The custom was that the father would give a blessing to formally acknowledge the firstborn as the principal heir. So when Isaac was dying and ready to give a departing blessing to his first-born son, Rebecca disguised Jacob to look like Esau so that Isaac would give the first-born blessing to Jacob that should have gone to Esau. As a result of this deception, Jacob now had the privileges of a first-born son.
As you can imagine, Esau becomes quite upset that Jacob had taken advantage of Esau’s necessities, and quite understandably, the two brothers became estranged from one another. In fact, Esau became furious and vowed to kill Jacob as soon as Isaac had died. Rebecca intervened to save Jacob, who fled from the land of his birth, leaving behind the estate he had tried by deception to inherit.
But their estrangement did not last their whole lives. God eventually told Jacob to return to his own country and reconcile with Esau. (Along the way, Jacob wrestled with an angel and suffered a permanent hip injury, but that’s a story for another day). Jacob and Esau saw one another coming. They met. They embraced and wept together. Jacob introduced Esau to his family and gave Esau a huge gift of livestock that Jacob had brought with him. They then peaceably go their own ways.

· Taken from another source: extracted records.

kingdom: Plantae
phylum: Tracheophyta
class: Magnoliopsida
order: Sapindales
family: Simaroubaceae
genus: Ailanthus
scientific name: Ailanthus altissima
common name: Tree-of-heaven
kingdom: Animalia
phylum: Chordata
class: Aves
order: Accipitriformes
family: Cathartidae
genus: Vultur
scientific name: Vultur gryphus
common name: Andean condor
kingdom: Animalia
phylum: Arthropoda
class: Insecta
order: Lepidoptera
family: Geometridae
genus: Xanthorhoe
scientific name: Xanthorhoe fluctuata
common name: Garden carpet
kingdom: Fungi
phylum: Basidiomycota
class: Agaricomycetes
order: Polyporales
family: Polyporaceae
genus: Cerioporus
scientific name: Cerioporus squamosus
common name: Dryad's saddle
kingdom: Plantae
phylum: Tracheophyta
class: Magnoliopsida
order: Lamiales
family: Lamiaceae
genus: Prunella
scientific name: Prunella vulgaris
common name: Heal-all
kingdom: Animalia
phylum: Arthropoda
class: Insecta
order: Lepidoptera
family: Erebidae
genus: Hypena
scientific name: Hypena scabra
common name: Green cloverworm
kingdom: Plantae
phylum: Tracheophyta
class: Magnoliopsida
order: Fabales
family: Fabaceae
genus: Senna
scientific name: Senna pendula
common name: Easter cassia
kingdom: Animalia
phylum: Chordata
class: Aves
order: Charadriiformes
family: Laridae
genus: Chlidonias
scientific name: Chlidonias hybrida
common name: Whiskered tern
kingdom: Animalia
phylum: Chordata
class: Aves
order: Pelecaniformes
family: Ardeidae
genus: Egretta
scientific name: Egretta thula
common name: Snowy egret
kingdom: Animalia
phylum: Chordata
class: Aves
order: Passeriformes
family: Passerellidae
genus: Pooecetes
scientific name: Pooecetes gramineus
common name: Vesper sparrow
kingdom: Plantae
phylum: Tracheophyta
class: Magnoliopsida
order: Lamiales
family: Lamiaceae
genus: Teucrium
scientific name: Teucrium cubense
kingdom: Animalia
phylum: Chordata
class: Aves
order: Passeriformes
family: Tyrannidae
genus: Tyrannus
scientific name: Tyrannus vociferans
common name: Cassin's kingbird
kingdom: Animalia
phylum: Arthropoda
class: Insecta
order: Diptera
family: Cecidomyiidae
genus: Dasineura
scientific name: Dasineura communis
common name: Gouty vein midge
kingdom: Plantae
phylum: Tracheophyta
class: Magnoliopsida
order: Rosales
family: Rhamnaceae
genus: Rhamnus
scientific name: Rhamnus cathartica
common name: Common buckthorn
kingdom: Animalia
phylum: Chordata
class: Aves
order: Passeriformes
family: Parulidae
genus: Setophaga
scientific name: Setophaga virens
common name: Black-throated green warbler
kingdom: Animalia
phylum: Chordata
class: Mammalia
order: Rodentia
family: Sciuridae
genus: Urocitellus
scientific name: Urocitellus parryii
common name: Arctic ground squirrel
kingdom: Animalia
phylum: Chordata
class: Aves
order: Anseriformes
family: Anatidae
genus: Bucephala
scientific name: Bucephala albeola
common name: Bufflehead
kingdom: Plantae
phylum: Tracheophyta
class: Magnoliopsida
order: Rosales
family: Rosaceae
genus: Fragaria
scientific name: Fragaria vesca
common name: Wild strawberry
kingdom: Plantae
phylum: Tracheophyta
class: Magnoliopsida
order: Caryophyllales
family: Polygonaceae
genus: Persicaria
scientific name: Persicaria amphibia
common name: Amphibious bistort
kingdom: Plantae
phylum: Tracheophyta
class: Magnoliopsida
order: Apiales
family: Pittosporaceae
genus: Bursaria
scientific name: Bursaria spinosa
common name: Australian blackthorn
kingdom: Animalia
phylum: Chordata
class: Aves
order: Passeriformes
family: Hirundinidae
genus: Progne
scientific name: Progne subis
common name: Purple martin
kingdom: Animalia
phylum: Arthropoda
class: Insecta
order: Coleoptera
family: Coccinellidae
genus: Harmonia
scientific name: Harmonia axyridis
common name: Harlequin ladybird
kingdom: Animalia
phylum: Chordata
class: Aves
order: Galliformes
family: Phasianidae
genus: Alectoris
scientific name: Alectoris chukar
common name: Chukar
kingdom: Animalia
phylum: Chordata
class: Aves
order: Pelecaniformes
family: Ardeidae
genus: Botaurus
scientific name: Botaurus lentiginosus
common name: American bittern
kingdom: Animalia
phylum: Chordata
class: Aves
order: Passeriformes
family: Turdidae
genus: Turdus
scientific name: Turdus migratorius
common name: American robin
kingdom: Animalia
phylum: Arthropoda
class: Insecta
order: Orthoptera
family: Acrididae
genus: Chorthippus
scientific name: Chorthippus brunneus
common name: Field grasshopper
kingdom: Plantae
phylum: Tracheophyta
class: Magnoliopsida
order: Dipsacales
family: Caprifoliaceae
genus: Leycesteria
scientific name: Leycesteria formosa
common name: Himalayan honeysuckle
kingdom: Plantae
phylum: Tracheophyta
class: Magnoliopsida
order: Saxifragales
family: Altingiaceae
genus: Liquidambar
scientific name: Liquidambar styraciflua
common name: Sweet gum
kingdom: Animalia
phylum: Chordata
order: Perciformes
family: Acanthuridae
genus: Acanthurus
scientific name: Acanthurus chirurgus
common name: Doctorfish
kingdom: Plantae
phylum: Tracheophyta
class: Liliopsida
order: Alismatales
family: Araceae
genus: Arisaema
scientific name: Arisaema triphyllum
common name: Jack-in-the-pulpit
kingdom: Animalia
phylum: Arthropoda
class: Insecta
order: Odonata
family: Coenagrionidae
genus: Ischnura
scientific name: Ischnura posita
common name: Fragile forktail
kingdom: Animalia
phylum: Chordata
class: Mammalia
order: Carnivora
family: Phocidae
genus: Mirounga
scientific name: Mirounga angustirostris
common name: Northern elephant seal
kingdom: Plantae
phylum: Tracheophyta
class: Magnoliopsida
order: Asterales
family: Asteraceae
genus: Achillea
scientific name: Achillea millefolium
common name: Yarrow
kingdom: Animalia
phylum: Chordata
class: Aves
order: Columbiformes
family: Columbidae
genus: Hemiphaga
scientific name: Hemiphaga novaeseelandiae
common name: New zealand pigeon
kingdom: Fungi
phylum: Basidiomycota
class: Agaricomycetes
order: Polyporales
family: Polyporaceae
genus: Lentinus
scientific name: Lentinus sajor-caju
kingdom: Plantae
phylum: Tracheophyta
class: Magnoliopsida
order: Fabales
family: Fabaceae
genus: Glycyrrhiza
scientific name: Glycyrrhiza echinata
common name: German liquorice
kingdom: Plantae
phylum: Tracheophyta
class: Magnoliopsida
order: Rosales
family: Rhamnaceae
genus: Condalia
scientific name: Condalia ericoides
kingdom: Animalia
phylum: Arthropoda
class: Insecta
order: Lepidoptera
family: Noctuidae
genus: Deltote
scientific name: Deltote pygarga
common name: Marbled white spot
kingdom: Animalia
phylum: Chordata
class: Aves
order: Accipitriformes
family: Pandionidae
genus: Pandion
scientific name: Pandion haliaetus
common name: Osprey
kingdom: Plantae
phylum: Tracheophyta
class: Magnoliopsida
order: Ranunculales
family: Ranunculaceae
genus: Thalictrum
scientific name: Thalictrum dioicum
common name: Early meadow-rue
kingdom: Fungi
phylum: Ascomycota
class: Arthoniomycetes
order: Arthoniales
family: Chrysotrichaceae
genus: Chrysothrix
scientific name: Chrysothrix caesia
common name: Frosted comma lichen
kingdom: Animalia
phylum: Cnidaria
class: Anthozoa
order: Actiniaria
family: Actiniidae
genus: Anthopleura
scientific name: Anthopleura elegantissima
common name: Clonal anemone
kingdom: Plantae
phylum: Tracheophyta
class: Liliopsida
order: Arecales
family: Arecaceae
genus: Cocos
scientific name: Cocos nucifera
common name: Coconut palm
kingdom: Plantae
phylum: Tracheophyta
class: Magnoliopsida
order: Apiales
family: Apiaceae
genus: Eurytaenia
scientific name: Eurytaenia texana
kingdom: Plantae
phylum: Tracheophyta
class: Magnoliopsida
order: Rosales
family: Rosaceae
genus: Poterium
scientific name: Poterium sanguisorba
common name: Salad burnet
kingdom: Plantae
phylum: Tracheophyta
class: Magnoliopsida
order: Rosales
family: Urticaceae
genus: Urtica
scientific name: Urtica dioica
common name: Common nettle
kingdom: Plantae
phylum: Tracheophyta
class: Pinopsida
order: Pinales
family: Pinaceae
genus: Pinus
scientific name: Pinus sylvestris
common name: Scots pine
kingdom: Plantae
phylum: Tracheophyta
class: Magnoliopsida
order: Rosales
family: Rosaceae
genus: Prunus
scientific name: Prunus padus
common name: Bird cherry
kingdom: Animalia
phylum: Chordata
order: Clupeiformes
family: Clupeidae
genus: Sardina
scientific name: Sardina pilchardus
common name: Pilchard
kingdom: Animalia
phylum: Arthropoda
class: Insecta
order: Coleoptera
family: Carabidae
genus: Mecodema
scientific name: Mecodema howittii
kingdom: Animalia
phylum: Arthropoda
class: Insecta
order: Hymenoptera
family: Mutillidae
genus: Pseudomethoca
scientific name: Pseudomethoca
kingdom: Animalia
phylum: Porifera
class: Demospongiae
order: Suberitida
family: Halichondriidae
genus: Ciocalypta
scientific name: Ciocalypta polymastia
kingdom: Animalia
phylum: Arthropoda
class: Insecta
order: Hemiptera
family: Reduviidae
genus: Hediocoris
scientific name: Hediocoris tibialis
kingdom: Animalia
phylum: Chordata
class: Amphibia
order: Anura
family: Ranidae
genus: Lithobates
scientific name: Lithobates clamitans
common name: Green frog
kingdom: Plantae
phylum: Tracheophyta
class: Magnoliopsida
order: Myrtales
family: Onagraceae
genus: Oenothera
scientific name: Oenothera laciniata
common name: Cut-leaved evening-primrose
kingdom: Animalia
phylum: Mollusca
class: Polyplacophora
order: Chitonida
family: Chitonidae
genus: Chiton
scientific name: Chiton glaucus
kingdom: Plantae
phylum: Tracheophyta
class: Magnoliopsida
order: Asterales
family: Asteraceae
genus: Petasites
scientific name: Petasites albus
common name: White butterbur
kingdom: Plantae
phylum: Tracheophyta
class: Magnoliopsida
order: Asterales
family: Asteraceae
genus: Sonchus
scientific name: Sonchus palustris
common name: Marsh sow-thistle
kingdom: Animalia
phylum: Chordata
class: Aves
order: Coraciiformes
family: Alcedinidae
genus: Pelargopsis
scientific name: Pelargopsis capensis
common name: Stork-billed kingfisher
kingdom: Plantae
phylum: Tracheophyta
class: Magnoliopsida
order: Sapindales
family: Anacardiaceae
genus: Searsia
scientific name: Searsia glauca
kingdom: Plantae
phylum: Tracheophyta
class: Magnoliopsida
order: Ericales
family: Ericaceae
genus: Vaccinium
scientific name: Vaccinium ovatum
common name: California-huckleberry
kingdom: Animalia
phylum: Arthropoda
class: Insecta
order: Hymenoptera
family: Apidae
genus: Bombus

What is significant about this story was that the reconciliation was not forced by either brother but was commanded by God to occur. What this says is, that if reconciliation is meant to occur, God will make it so.
But do not forget that reconciliation is at the heart of all we do as the People of God. Reconciliation is found on almost every page of the New Testament; it is an essential part of the Gospel message. Jesus preached a message of reconciliation, both in his parables and in his healings. His life, death, and Resurrection were all part of revelation: the good news of God’s gift of reconciliation.
Jesus is reconciliation personified, both in his message and in his life, death, and resurrection. In this way, Jesus himself is the primordial sacrament of Reconciliation.
The world is full of conflicts that cry out for reconciliation. Turn on the news and watch war on live television as Putin’s Russian military continues to perpetrate their ongoing sin of horrific violence against innocent civilians that is likely to continue for a very long time.
God is always ready to reconcile with us. God’s grace is absolutely gratuitous. We need not do anything to gain it. All we need do is accept God’s invitation to be bathed in his mercy so that we might show mercy to others as God has loved us. AMEN.